**Problem statement:** Transcribe the passage of the datasets sitemap text below, from "Extra columns added" to "readr, stringr, tidyr)".

**Text excerpt:**

Generate a datasets sitemap.xml for ODIS crawling

Goal: Generate datasets/sitemap.xml with datasets already in authoritative repositories with JSON-LD content for ODIS crawling.

1 Read GoogleSheet of repos

Columns from original GoogleSheet:

  • repo: repository name
  • link: url to repository

Extra columns added by this script:

  • to_ds: custom function to fetch datasets from repository
  • status: check if repository is accessible (OK) or not (Not Found); optionally set in code with ck_status <- T
Code
# libraries ----
librarian::shelf(
  curl, dplyr, DT, here, httr2, glue, googlesheets4, janitor, knitr, purrr, 
  readr, stringr, tidyr)
options(readr.show_col_types = F)

# variables ----
d_gs      <- "https://docs.google.com/spreadsheets/d/1uhviF2ecfOqGaSbC_JE8B5jPRqqjMaFc9TNCK_m297c/edit?gid=1271784325#gid=1271784325"

**Entries:**
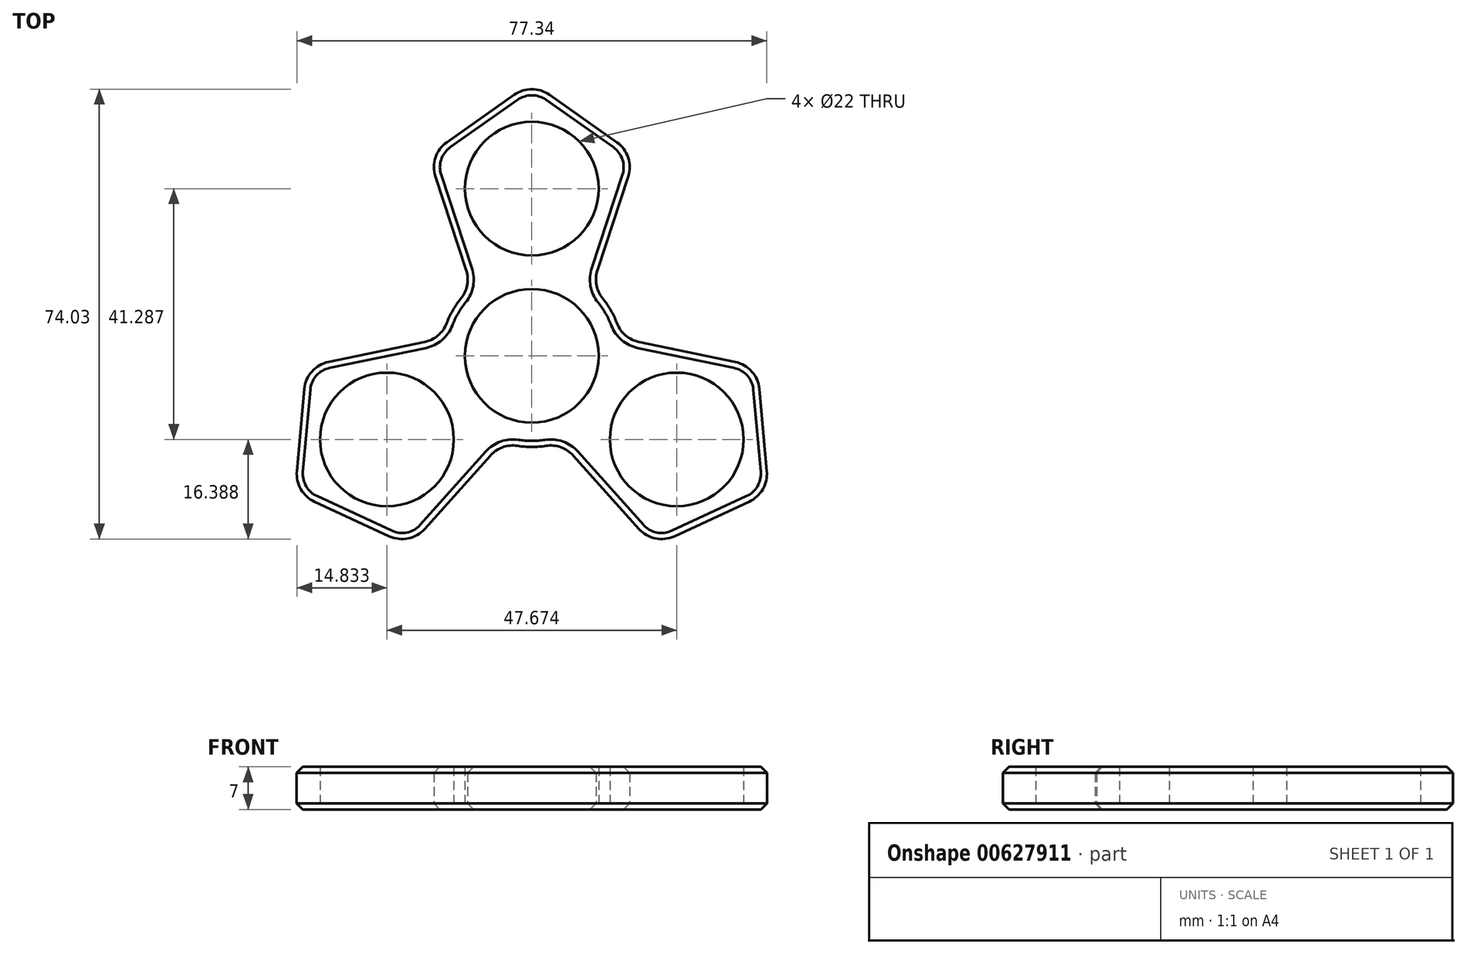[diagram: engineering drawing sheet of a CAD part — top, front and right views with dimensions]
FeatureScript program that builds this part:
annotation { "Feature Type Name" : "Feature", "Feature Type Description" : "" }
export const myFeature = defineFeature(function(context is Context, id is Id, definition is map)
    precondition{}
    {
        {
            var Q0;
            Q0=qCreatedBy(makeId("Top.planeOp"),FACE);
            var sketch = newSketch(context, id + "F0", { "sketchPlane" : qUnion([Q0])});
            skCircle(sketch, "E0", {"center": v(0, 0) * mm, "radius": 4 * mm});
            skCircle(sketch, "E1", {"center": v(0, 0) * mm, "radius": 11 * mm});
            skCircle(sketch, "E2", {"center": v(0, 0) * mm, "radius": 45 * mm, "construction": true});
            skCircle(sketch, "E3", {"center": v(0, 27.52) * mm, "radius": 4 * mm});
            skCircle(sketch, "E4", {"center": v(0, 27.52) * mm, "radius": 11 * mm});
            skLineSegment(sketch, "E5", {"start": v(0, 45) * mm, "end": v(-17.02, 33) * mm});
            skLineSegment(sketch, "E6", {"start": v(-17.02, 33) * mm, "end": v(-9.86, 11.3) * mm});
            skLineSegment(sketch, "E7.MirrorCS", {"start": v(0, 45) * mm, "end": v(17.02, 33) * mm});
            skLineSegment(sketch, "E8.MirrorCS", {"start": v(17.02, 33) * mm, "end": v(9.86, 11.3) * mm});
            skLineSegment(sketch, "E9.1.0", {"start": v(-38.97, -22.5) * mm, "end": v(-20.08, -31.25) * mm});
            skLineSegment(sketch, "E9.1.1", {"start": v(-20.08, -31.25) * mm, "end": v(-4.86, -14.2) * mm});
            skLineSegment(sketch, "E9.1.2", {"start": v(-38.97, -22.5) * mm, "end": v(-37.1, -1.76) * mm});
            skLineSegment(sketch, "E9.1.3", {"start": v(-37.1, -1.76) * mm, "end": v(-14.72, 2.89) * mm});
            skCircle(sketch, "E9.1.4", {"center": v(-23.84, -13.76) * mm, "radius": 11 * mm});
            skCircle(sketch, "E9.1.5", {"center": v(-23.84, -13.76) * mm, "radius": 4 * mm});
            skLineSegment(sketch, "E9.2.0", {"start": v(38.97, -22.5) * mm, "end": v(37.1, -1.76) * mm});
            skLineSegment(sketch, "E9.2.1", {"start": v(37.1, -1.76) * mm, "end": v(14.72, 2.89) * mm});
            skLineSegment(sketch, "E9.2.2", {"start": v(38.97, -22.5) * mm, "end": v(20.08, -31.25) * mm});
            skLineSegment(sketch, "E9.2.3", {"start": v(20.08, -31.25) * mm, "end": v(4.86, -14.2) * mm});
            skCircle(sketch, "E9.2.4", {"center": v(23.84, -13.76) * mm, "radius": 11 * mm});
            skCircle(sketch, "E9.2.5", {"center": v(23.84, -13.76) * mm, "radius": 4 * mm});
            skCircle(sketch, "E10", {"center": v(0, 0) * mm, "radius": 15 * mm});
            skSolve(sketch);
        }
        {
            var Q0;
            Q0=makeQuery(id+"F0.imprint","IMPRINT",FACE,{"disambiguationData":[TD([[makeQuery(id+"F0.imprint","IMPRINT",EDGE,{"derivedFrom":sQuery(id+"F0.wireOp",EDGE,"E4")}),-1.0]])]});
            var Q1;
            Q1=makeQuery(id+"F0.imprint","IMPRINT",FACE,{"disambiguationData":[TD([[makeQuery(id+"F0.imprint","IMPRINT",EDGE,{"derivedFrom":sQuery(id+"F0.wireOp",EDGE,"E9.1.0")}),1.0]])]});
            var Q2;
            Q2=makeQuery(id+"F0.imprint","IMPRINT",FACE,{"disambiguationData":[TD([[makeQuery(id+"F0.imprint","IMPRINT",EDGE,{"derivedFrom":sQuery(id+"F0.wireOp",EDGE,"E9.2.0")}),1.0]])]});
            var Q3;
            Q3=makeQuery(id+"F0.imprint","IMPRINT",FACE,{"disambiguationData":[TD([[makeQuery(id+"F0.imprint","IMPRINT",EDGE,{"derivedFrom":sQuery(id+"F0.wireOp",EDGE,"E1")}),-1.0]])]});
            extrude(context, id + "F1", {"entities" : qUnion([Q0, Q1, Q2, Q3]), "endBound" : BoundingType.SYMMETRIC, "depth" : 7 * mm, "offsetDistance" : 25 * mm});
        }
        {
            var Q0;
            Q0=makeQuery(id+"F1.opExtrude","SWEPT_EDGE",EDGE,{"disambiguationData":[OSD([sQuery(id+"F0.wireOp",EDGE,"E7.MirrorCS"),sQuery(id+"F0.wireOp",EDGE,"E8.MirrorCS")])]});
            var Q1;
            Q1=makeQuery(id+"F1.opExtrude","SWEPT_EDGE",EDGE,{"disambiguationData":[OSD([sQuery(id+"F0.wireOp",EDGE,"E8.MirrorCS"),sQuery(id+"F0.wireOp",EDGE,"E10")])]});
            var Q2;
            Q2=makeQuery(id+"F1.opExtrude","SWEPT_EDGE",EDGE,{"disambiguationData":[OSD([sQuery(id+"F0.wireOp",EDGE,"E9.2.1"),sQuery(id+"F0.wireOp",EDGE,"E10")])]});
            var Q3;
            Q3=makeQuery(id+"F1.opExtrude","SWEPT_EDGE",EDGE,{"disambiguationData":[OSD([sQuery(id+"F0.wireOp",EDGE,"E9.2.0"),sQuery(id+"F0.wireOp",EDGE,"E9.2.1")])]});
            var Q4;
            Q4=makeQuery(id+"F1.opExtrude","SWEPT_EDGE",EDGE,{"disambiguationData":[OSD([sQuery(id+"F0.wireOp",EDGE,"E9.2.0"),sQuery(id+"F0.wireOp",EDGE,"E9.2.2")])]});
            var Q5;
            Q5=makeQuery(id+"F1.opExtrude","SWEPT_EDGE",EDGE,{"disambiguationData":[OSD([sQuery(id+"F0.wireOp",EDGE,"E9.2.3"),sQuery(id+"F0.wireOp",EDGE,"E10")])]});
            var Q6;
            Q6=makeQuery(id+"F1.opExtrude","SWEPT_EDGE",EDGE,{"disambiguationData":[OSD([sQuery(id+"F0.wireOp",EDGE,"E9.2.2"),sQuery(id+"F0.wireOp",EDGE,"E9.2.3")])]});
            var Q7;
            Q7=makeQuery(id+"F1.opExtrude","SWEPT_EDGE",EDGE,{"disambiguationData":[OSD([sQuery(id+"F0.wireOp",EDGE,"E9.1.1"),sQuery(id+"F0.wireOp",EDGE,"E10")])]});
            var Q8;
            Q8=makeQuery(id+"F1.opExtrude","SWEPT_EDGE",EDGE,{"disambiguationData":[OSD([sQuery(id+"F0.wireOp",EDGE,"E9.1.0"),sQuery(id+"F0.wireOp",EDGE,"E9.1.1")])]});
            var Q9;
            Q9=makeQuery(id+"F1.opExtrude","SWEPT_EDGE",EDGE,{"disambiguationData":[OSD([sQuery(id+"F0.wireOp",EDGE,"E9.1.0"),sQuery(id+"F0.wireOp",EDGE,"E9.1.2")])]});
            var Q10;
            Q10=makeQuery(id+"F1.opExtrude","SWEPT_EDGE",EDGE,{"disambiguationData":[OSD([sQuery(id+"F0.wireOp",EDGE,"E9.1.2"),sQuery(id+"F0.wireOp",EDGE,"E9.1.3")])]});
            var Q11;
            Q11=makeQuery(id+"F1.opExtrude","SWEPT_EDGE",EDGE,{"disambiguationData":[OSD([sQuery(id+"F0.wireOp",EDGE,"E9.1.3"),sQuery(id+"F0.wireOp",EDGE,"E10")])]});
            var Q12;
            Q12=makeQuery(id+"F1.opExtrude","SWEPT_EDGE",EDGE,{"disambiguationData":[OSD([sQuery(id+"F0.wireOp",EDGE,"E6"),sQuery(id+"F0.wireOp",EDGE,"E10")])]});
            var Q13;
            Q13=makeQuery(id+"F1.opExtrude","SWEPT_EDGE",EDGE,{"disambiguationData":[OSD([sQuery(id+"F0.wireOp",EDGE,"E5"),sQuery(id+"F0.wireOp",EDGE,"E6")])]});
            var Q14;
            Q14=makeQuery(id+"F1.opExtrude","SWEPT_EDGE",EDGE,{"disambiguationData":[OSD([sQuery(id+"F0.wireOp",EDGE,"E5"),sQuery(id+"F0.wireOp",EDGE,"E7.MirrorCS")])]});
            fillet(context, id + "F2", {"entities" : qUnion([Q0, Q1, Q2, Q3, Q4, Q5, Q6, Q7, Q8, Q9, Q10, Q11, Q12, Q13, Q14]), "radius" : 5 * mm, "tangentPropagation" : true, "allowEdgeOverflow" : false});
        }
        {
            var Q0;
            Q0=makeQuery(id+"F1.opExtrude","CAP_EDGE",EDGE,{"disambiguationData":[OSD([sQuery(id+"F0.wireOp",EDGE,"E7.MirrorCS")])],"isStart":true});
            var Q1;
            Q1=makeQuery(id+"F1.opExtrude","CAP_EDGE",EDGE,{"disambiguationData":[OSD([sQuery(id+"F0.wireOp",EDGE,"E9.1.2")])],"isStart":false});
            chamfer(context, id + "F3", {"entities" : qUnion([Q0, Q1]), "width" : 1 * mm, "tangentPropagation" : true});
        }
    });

**Solution for this task:**
Extra columns added by this script:

  • to_ds: custom function to fetch datasets from repository
  • status: check if repository is accessible (OK) or not (Not Found); optionally set in code with ck_status <- T
Code
# libraries ----
librarian::shelf(
  curl, dplyr, DT, here, httr2, glue, googlesheets4, janitor, knitr, purrr, 
  readr, stringr, tidyr)